As can be seen below in Graph 2, the above awards plus charters in other parts of the world have allowed marketed jack-up utilization to increase to a seven-year high of 90%. In the Middle East this is 93% and is expected to reach 100% of the marketed fleet by early 2023.

As a result, beyond Saudi Aramco, a few national oil companies with long-term jack-up demand are starting to feel the effects of this scarcity as rig availability is not confirmed to them and prices are 30% to 50% higher than offers of one year ago. Some operators are in the midst of planning alternative ways to meet their rig demand, such as buying whichever jack-ups are left from contractors in financial difficulties and even building new ones.

A few companies have already begun dialogue with shipyards regarding the possibility of ordering newbuilds to meet their long-term demand. Interestingly, the only shipyards left that would be willing to build rigs following the trauma of the last few years are in the Middle East, plus a small number in China. However, construction prices remain high due to inflated steel prices.

Others, like QatarEnergy, are making sure they secure the existing fleet in the long term and have started to have discussions with providers on extending rig contracts beyond 2025.

Due to the increase in awards, 17 jack-ups which had been idle for a long time are now being reactivated - including 10 for Saudi Aramco. And the number of stranded newbuild jack-ups has also decreased dramatically: only 5% of the total jack-up fleet is now under construction as can be seen in Graph 3, with only a handful of favored designs left. Twenty-six jack-ups remain under construction/undelivered, and of those, nine (34%) are contracted - mostly to Saudi Aramco. (Data from July 2022. OE)

All contracted units are of the popular models: the LeTourneau Class 116-C, Friede & Goldman JU-2000E, and KFELS B Class designs. There are only two remaining uncontracted rigs of the favored Keppel design. The rest of the newbuilds are unlikely to be taken for the time being.

Day Rates

In the past seven years, jack-up prices had come down to an average of $55,000-$75,000 per day for premium rigs in benign environments but improvement started in 2019, reaching above $80,000. However, that quickly fell back down to average levels during the pandemic downturn.

Now, as utilization is improving, day rates have moved up, across different jack-up market categories, but mainly for the premium category (JU 361-400 IC), as seen in Graph 4, where most fixtures have taken place. Average day rates for the premium category have surpassed $90,000 and most currently negotiated dates are above $100,000 with the new Saudi Aramco tender expected to result in day rates from $110,000 to $130,000 with higher mobilization rates than before that could reach USD 45 million.

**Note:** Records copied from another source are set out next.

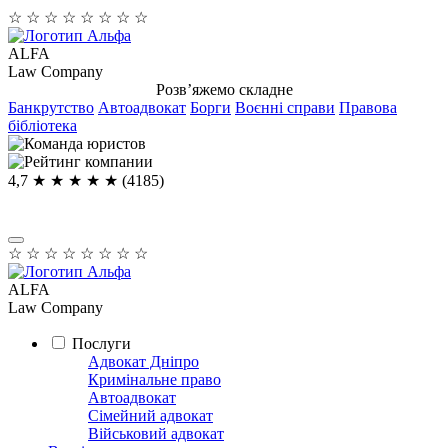
☆
☆
☆
☆
☆
☆
☆
☆
ALFA
Law Company
Розв’яжемо складне
Банкрутство
Автоадвокат
Борги
Воєнні справи
Правова
бібліотека
4,7
★ ★ ★ ★
★
(4185)
☆
☆
☆
☆
☆
☆
☆
☆
ALFA
Law Company
Послуги
Адвокат Дніпро
Кримінальне право
Автоадвокат
Сімейний адвокат
Військовий адвокат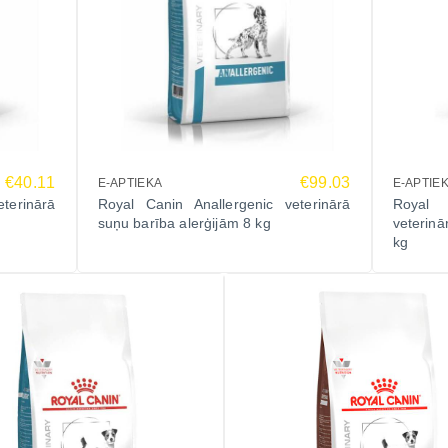
€40.11
€99.03
E-APTIEKA
E-APTIE
terinārā
Royal Canin Anallergenic veterinārā
Royal 
suņu barība alerģijām 8 kg
veterin
kg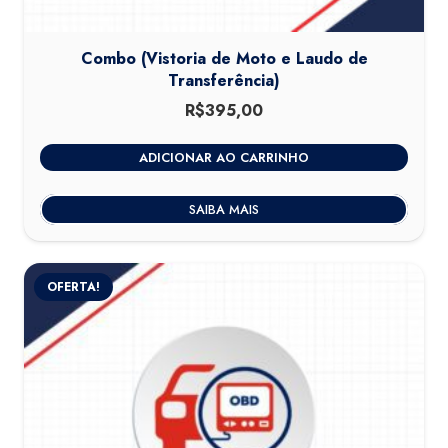
Combo (Vistoria de Moto e Laudo de
Transferência)
R$
395,00
ADICIONAR AO CARRINHO
SAIBA MAIS
OFERTA!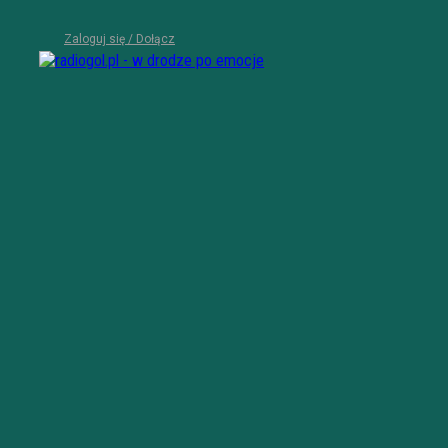
Zaloguj się / Dołącz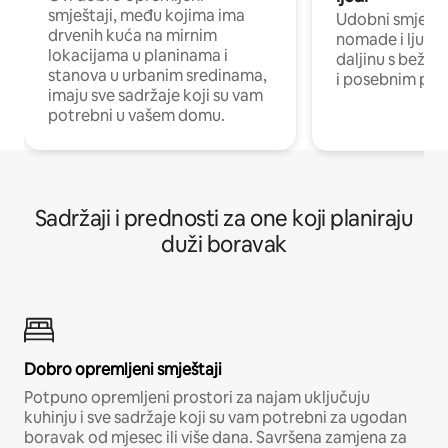
smještaji, među kojima ima
Udobni smještaj
drvenih kuća na mirnim
nomade i ljude 
lokacijama u planinama i
daljinu s bežič
stanova u urbanim sredinama,
i posebnim pro
imaju sve sadržaje koji su vam
potrebni u vašem domu.
Sadržaji i prednosti za one koji planiraju
duži boravak
Dobro opremljeni smještaji
Potpuno opremljeni prostori za najam uključuju
kuhinju i sve sadržaje koji su vam potrebni za ugodan
boravak od mjesec ili više dana. Savršena zamjena za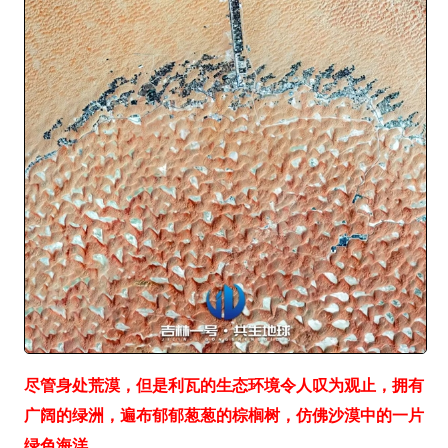
尽管身处荒漠，但是利瓦的生态环境令人叹为观止，拥有
广阔的绿洲，遍布郁郁葱葱的棕榈树，仿佛沙漠中的一片
绿色海洋。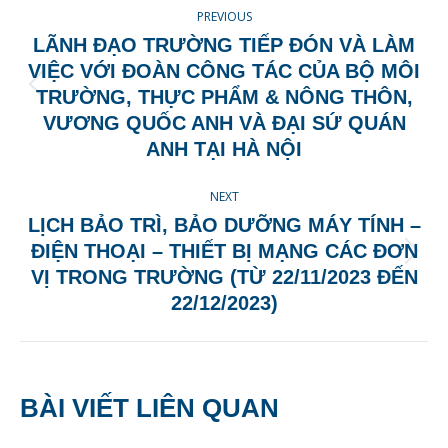
PREVIOUS
NAVIGATION
LÃNH ĐẠO TRƯỜNG TIẾP ĐÓN VÀ LÀM
VIỆC VỚI ĐOÀN CÔNG TÁC CỦA BỘ MÔI
Previous
TRƯỜNG, THỰC PHẨM & NÔNG THÔN,
post:
VƯƠNG QUỐC ANH VÀ ĐẠI SỨ QUÁN
ANH TẠI HÀ NỘI
NEXT
LỊCH BẢO TRÌ, BẢO DƯỠNG MÁY TÍNH –
ĐIỆN THOẠI – THIẾT BỊ MẠNG CÁC ĐƠN
Next
VỊ TRONG TRƯỜNG (TỪ 22/11/2023 ĐẾN
post:
22/12/2023)
BÀI VIẾT LIÊN QUAN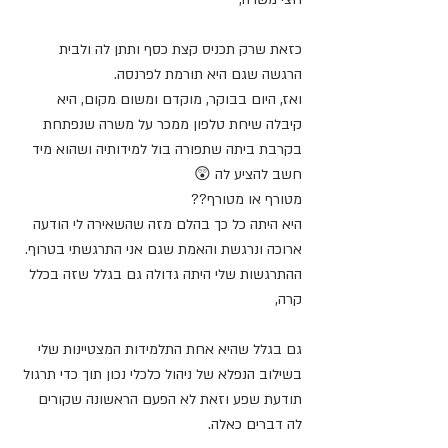
כזאת שרק תכניס קצת כסף ותתן לה ולבית 
הרגשה שגם היא תורמת לפרנסה.
ואז, היום בבוקר, מוקדם ומשום מקום, היא 
קיבלה שיחת טלפון ממכר על משרה שנפתחת 
בקרבת ביתה שתפורה בול למידותיה ושהוא מיד 
חשב להציע לה 😲
מטורף או מטורף??
היא היתה כל כך בהלם מזה שהשאירה לי הודעה 
ארוכה ונרגשת והאמת שגם אני התרגשתי בטרוף.
ההתרגשות שלי היתה גדולה גם בגלל שזה בכלל 
קרה,
גם בגלל שהיא אחת התלמידות המצטיינות שלי 
בשילוב הנפלא של ניהול כלכלי נכון תוך כדי תרגול 
תודעת שפע וזאת לא הפעם הראשונה שקורים 
לה דברים כאלה.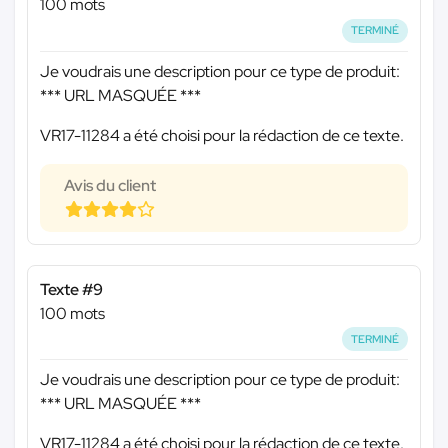
100 mots
TERMINÉ
Je voudrais une description pour ce type de produit:
*** URL MASQUÉE ***
VR17-11284 a été choisi pour la rédaction de ce texte.
Avis du client
Texte #9
100 mots
TERMINÉ
Je voudrais une description pour ce type de produit:
*** URL MASQUÉE ***
VR17-11284 a été choisi pour la rédaction de ce texte.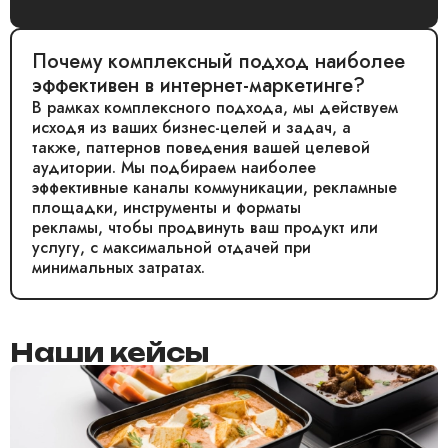
Почему комплексный подход наиболее
эффективен в интернет-маркетинге?
В рамках комплексного подхода, мы действуем
исходя из ваших бизнес-целей и задач, а
также, паттернов поведения вашей целевой
аудитории. Мы подбираем наиболее
эффективные каналы коммуникации, рекламные
площадки, инструменты и форматы
рекламы, чтобы продвинуть ваш продукт или
услугу, с максимальной отдачей при
минимальных затратах.
Наши кейсы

Those rates haven't been seen since 2015.


Based on production targets and current visible demand, the Middle East will see the greatest increase in jack-up demand by far. The graph below shows the forecast demand and supply deficit for Middle East jack-ups per month. To meet the incremental demand the region will see at least 30 units mobilized into the region from elsewhere (including already scheduled rigs).

In the next 18 months, global marketed utilization is expected to remain above 90% and approach 95% by the end of 2023. We expect this will allow day rates to continue in a gradual upward trend that could average USD 150,000 by the end of 2023.

Image courtesy SolarDuck

Concluding Remarks

This once-distressed sector is coming back to life and moving towards a tight market in the next three to five years if the current demand remains. Rates will continue to increase, and perhaps opportunities will materialize to build more rigs possibly. This is becoming clearer, with about 26% of contracted jack-ups being 30 years old and above, and many of them reaching the end of their lifecycle. Once this happens, there are not many rigs that can replace standard and shallow-draft units. Interesting times lie ahead.